Structure magazine recently posed the question, “Can using more wood reduce your environmental footprint?” The magazine explores why it’s important for designers to focus on which materials they will use, as well as the life cycle of those materials.

For example: “Some people might think that recycled products are automatically preferable even though they may require a large amount of energy to produce and transport, and the alternate choice may be wood from a local, sustainably managed forest. It isn’t that you shouldn’t use recycled materials, just that other considerations may weigh more heavily on the product’s life cycle environmental impacts, depending on the situation. It’s important for designers to be able to assess the impacts of their choices.”

Olympic Oval.
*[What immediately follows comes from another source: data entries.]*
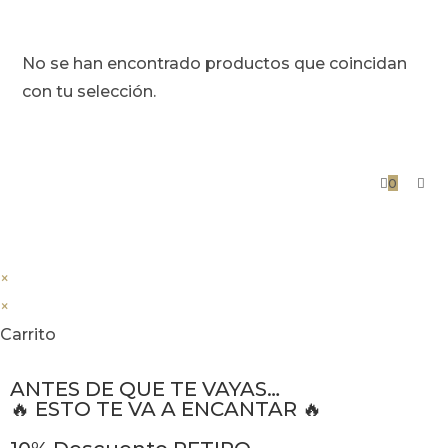
No se han encontrado productos que coincidan
con tu selección.
0
×
×
Carrito
ANTES DE QUE TE VAYAS…
🔥 ESTO TE VA A ENCANTAR 🔥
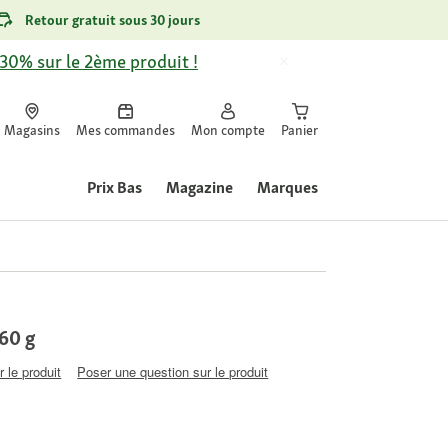
Retour gratuit sous 30 jours
-30% sur le 2ème produit !
Magasins
Mes commandes
Mon compte
Panier
Prix Bas
Magazine
Marques
x60 g
 le produit
Poser une question sur le produit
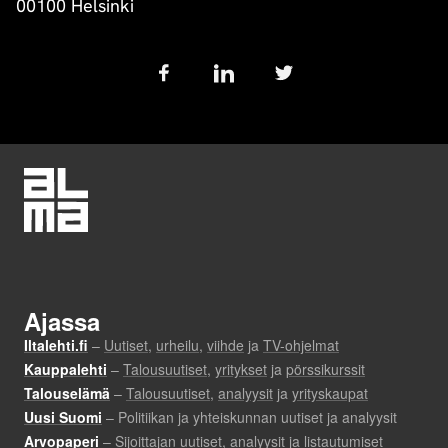
00100 Helsinki
Follow
us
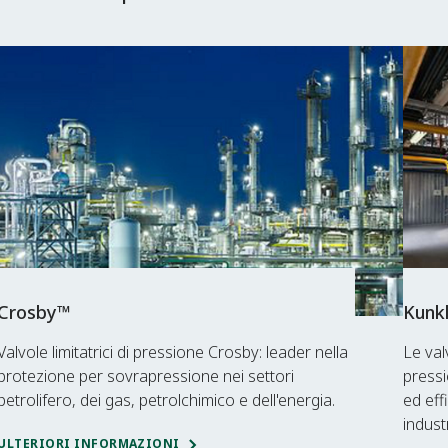
Crosby™
Kunk
Valvole limitatrici di pressione Crosby: leader nella
Le val
protezione per sovrapressione nei settori
pressi
petrolifero, dei gas, petrolchimico e dell'energia.
ed eff
indust
ULTERIORI INFORMAZIONI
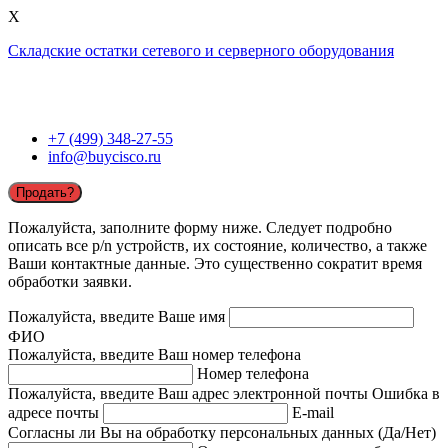
X
Складские остатки сетевого и серверного оборудования
+7 (499) 348-27-55
info@buycisco.ru
Продать?
Пожалуйста, заполните форму ниже. Следует подробно
описать все p/n устройств, их состояние, количество, а также
Ваши контактные данные. Это существенно сократит время
обработки заявки.
Пожалуйста, введите Ваше имя
ФИО
Пожалуйста, введите Ваш номер телефона
Номер телефона
Пожалуйста, введите Ваш адрес электронной почты
Ошибка в
адресе почты
E-mail
Согласны ли Вы на обработку персональных данных (Да/Нет)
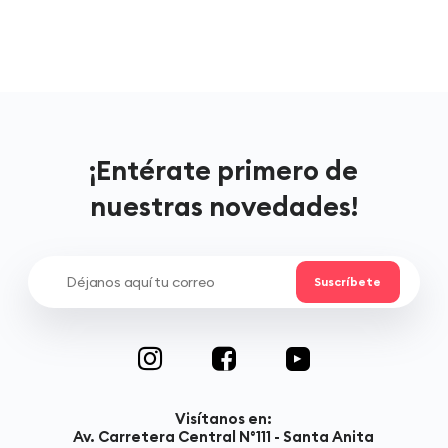
¡Entérate primero de
nuestras novedades!
Visítanos en:
Av. Carretera Central N°111 - Santa Anita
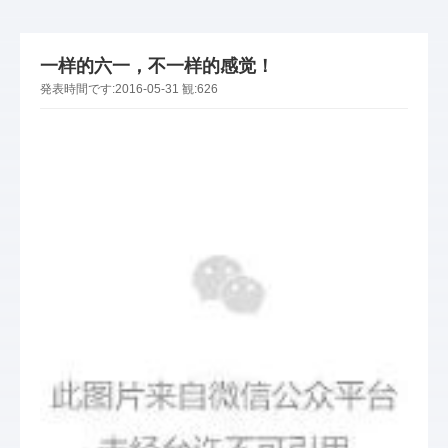
一样的六一，不一样的感觉！
発表時間です:
2016-05-31
観:
626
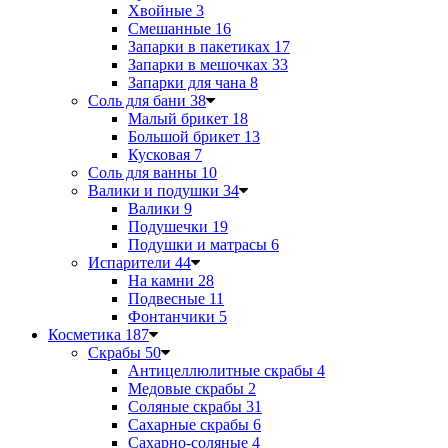
Хвойные
3
Смешанные
16
Запарки в пакетиках
17
Запарки в мешочках
33
Запарки для чана
8
Соль для бани
38
Малый брикет
18
Большой брикет
13
Кусковая
7
Соль для ванны
10
Валики и подушки
34
Валики
9
Подушечки
19
Подушки и матрасы
6
Испарители
44
На камни
28
Подвесные
11
Фонтанчики
5
Косметика
187
Скрабы
50
Антицеллюлитные скрабы
4
Медовые скрабы
2
Соляные скрабы
31
Сахарные скрабы
6
Сахарно-соляные
4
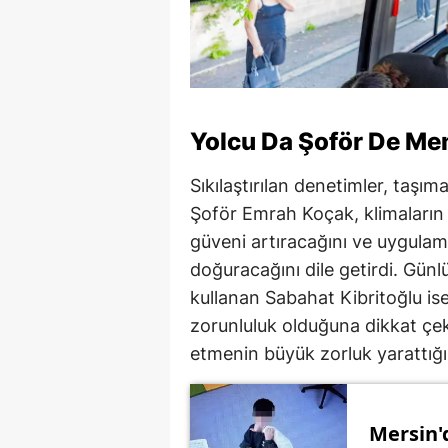
Yolcu Da Şoför De M
Sıkılaştırılan denetimler, taşı
Şoför Emrah Koçak, klimaların 
güveni artıracağını ve uygulama
doğuracağını dile getirdi. Günl
kullanan Sabahat Kibritoğlu ise
zorunluluk olduğuna dikkat çek
etmenin büyük zorluk yarattığını
Mersin'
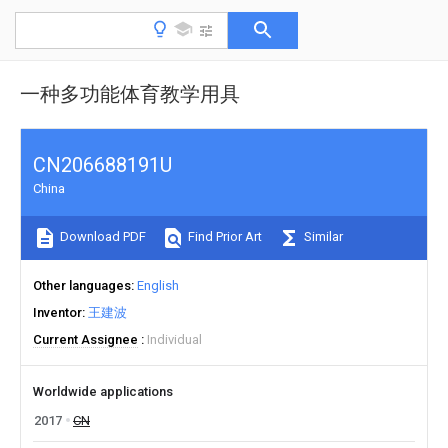
一种多功能体育教学用具
CN206688191U
China
Download PDF
Find Prior Art
Similar
Other languages
English
Inventor
王建波
Current Assignee
Individual
Worldwide applications
2017
CN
Courtesy of FII. Via structuremag.org.

Also important to keep in mind: Wood is made using the sun’s energy, so “greenhouse gas emissions are also avoided when wood is used in place of materials which require large amounts of fossil fuels to manufacture,” writes Structure magazine’s Roxane Ward.

Here’s a good case-in-point example. “The 2010 Olympic Speed Skating Oval in British Columbia, which has a six-acre free-spanning wood roof, includes almost 135,000 cubic feet of wood, stores an estimated 2,940 metric tons of CO2 and is responsible for avoided emissions of another 8,820 metric tons of CO2.”